• **Text for analysis**:
# Abc's 20/20



## raynardo (Jun 8, 2007)

If you happened to catch last night's ABC 20/20 program (May 8), the father in the food irradiation piece was me.

I flew to Austin TX in February of 2007 to do that interview with John Stossel, but every time it was supposed to air it was pre-empted. I just figured it would never air. But earlier this week I received a call from one of the producers let me know that it would air. I didn't want to post anything here since I was concerned I'd get bumped again.

I didn't, and in case you missed it, here's the link: * ABC 20/20 *


----------



## H2oSprayer (Aug 5, 2006)

Great job on the piece. Sorry to hear about your son, hopefully something good can come from his death.


----------



## Ghosty (Jan 17, 2005)

Sorry about the loss of your son.

I was surprised to learn about the irradiation though. I guess i was also one of those that thought that "nuking" food was bad - i guess i was totally wrong. Hopefully more people become aware that irradiation is good and more programs will start doing it to prevent unneccesary deaths and sicknesses.


----------



## Doxie-Doglover-Too (Jan 25, 2007)

thank you for doing the program and your son's death was not in vain


----------



## Justman (Jul 22, 2006)

• **Stored data**:
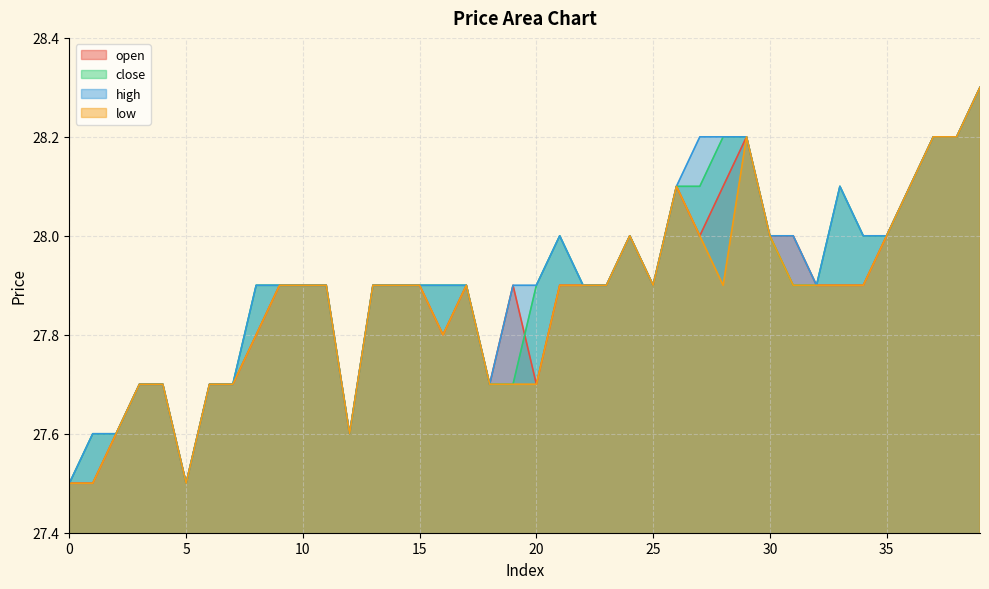

What is the value of the open point at the 7th from the left?

27.7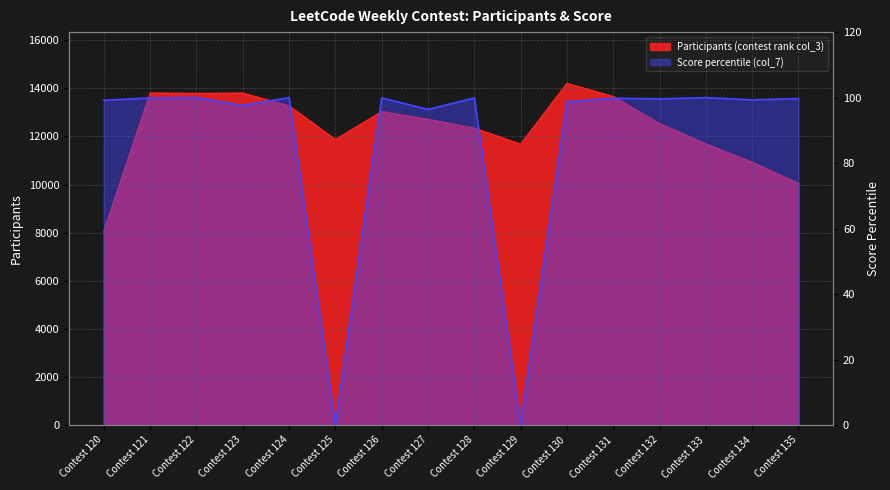

List the series in order of their peak value, lowest first.

Score percentile (col_7), Participants (contest rank col_3)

• **Job 1**:
In the forum thread about the ABC 20/20 food irradiation piece, who conducted raynardo's interview?
• **Job 2**:
Pick up the forum thread about the ABC 20/20 food irradiation piece at the point where it stops, and write what comes next.
The material comes from a separate source.

• **Result 1**:
John Stossel conducted the interview.

• **Result 2**:
Hmmm.... Amazing the impact a small segment of society can have on the thinking of the majority population, especially when there's no evidence to back it up. I had to laugh when the reporter started citing the results of the study back to the irradiation "fear monger" lady, and watching her squirm to find an answer when the results of the studies didn't back up her claims. Granted, I don't know much about irradiation, but I use something nearly every day that pumps out 1200 watts of 2.4GHz wavelength energy. It's called a microwave oven, and my tea and leftovers have never glowed like that dude in the video clip did.

A great informative program. Just a shame that people have to continue to die as a result of baseless claims of misinformed people.


----------



## mountainlady56 (Feb 13, 2006)

So sorry about the loss of your son. He surely was a nice-looking young man. Glad your message got out, finally. 
God bless you!
Darlene


----------



## rdvholtwood (Sep 18, 2008)

Great story and sorry to hear about your son. I hope that those protesting this will soon become a minority and more companies will start irradiating their food.


----------



## JerseyGirl86 (Mar 30, 2009)

I am so sorry about your son...he was a beautiful young man. We take the fact that our food is safe to eat for granted and unfortunately find out too late that it wasn't. Thank you for turning your tragedy into something positive for all of us.


----------



## Fanatical1 (Jan 9, 2006)

What a great piece on the effects of irradiating foods and thank you for your participating in the story. I would love to see all food products that are
not irradiated have a warning sticker stating that "his food has not been iradiated and may cause you harm". Maybe then the public would become more
informed on this topic.

Very sorry to hear of the loss of your son.

Mark


----------



## N7OQ (Jun 10, 2006)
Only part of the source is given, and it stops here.